Amigo Alex, depois dos trinta anos – como é o nosso caso - a pressão da gente pode chegar a 16 por 12, a gente pode morrer de repente. Aconteceu comigo dia desses. Êta vida besta, meu Deus: se eu tivesse morrido naquela tarde, partiria desta vida sem ser notado e, pior, sem ter notado a vida. Tudo passa tão rápido! Só aqueles que escrevem seu nome na História é que ficam eternizados. Você escreveu seu nome na História do Clube Atlético Paranaense. Você está fadado à eternidade. O dia que você morrer, será notado, será homenageado.
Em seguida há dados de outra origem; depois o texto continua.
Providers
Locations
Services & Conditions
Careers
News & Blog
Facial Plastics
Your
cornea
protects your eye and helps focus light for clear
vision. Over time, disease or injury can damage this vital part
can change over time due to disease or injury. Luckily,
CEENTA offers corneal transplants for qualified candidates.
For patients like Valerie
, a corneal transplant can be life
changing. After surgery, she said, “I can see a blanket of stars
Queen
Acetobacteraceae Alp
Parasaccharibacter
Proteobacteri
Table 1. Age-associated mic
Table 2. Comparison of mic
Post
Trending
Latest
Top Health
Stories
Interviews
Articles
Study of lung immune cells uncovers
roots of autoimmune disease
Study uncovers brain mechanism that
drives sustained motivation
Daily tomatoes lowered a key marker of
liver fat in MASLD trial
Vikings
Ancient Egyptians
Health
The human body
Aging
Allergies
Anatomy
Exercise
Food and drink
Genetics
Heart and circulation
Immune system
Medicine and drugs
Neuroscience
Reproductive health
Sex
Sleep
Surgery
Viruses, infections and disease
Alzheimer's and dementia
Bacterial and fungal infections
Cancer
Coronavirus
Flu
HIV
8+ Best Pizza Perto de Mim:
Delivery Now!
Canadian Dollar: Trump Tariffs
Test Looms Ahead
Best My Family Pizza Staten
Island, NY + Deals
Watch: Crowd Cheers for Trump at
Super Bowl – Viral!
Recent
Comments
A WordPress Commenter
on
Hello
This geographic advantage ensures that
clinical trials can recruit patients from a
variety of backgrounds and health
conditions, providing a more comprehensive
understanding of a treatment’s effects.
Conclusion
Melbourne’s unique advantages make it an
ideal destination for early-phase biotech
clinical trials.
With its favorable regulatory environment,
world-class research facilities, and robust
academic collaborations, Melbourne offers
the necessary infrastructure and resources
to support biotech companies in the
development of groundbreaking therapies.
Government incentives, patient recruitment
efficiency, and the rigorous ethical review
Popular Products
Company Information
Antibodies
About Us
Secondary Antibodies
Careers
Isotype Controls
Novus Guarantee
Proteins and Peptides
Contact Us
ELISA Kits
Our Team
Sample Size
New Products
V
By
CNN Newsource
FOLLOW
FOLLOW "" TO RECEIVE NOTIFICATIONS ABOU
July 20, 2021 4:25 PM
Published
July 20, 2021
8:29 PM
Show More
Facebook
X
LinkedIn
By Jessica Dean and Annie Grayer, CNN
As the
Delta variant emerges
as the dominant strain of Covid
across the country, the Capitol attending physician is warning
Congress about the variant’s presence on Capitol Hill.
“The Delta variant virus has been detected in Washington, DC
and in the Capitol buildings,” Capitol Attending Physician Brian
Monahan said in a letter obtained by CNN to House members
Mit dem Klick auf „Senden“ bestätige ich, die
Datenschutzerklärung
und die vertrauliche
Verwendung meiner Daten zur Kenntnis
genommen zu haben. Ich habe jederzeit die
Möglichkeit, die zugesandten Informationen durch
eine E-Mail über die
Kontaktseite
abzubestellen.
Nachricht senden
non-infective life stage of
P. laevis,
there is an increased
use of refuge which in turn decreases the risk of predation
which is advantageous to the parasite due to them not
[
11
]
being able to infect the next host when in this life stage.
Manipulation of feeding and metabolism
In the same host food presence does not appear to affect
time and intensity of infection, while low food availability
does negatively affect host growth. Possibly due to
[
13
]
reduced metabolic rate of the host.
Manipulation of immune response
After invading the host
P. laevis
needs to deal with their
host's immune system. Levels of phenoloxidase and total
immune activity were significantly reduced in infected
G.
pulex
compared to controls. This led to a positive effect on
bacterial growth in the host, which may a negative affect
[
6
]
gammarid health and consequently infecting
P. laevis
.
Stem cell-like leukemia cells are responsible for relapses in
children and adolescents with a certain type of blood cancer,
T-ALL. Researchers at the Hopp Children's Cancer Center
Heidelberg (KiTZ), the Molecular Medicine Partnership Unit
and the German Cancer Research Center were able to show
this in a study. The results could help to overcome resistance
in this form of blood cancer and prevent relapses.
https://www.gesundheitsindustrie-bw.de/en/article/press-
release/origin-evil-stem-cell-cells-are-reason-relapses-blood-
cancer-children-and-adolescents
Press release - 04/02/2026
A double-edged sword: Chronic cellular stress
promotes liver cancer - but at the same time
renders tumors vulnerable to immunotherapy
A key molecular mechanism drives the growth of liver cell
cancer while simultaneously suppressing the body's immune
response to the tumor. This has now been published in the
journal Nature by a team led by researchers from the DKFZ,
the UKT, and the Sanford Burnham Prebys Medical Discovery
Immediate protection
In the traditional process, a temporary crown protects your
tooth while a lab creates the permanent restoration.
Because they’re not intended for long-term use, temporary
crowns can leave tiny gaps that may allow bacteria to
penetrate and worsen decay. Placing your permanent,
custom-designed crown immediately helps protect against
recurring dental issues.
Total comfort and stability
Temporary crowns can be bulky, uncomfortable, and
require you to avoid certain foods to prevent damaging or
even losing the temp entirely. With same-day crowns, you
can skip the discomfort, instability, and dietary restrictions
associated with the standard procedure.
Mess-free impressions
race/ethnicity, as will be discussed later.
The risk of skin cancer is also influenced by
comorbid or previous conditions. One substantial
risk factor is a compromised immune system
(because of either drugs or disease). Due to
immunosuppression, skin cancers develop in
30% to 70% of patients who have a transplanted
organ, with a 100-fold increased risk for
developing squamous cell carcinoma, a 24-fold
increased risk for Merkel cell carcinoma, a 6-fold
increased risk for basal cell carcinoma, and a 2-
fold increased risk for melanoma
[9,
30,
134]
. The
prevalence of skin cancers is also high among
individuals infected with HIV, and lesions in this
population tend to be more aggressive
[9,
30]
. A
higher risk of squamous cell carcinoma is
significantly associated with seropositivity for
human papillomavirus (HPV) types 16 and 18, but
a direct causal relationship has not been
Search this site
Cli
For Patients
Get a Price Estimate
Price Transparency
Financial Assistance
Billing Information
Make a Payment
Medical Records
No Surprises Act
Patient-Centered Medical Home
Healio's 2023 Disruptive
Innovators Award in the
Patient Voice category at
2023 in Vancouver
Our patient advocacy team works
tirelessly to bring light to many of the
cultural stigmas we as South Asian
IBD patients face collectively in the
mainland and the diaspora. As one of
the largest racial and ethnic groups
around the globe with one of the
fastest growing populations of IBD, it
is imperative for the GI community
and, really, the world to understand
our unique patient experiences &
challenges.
Eu, quando menino, queria ser jogador do Atlético, para encher os adversários de gols, para levantar a taça mais importante e colocá-la na galeria do meu Atlético Paranaense.

Quando eu era menino, vestia a camisa do Atlético com tanto amor que, apesar de ser um perna-de-pau nato, conseguia romper defesas, marcar meus gols e honrar o manto que me cobria o peito. Por causa do Atlético, quebrei duas vezes a perna, tive luxação no dente, levei botinadas como se fosse um cachorro sarnento, dei botinadas como se visse no adversário um cão danado: por causa do Atlético eu vivi, e sonhei, e sofri e vou morrer um dia, mesmo sabendo que não serei lembrado, mesmo sabendo que não entrarei para a História deste Clube que eu amo e que é uma das grandes razões da minha existência.

Você, Amigo Alex, conseguiu ser, na vida real, o que tantos meninos atleticanos – hoje homens feitos – só conseguiram ser na dimensão do sonho, ou na dimensão de uma pelada perdida nos dias da infância. Você foi o herói que nós queríamos ser em prol das coisas do nosso Atlético! Depois de ser herói, você admite correr o risco de se tornar vilão e de ter o nome manchado na História Rubro-Negra? Se cada um desses meninos pudesse ter nas mãos um milhão de reais, comprariam esse lugar precioso que você ocupa na História Atleticana.

Se você tivesse nas mãos um milhão de reais e oferecesse esse um milhão a cada um desses meninos atleticanos, ouviria, de cada um deles, a mesma negativa. Nenhum desses meninos lhe venderia a honra de ser um grande, e eterno, herói atleticano. Nenhum atleticano botaria a perder a honra que é ocupar a galeria dos grandes heróis atleticanos. Nenhum atleticano venderia o seu sonho, principalmente depois de ele ter virado uma bela realidade, materializada na forma de uma estrela amarela que, quis Deus e o destino, estivesse ao alcance das mãos (e dos pés) de um guri chamado de Alexander Pereira Cardoso, chamado de Alex Mineiro, ou simplesmente chamado de herói por um milhão de Atleticanos. E esse um milhão de Atleticanos vale muito mais do que um milhão de reais. Fica, Alex Mineiro. Tudo passa tão rápido, só os heróis duram para sempre!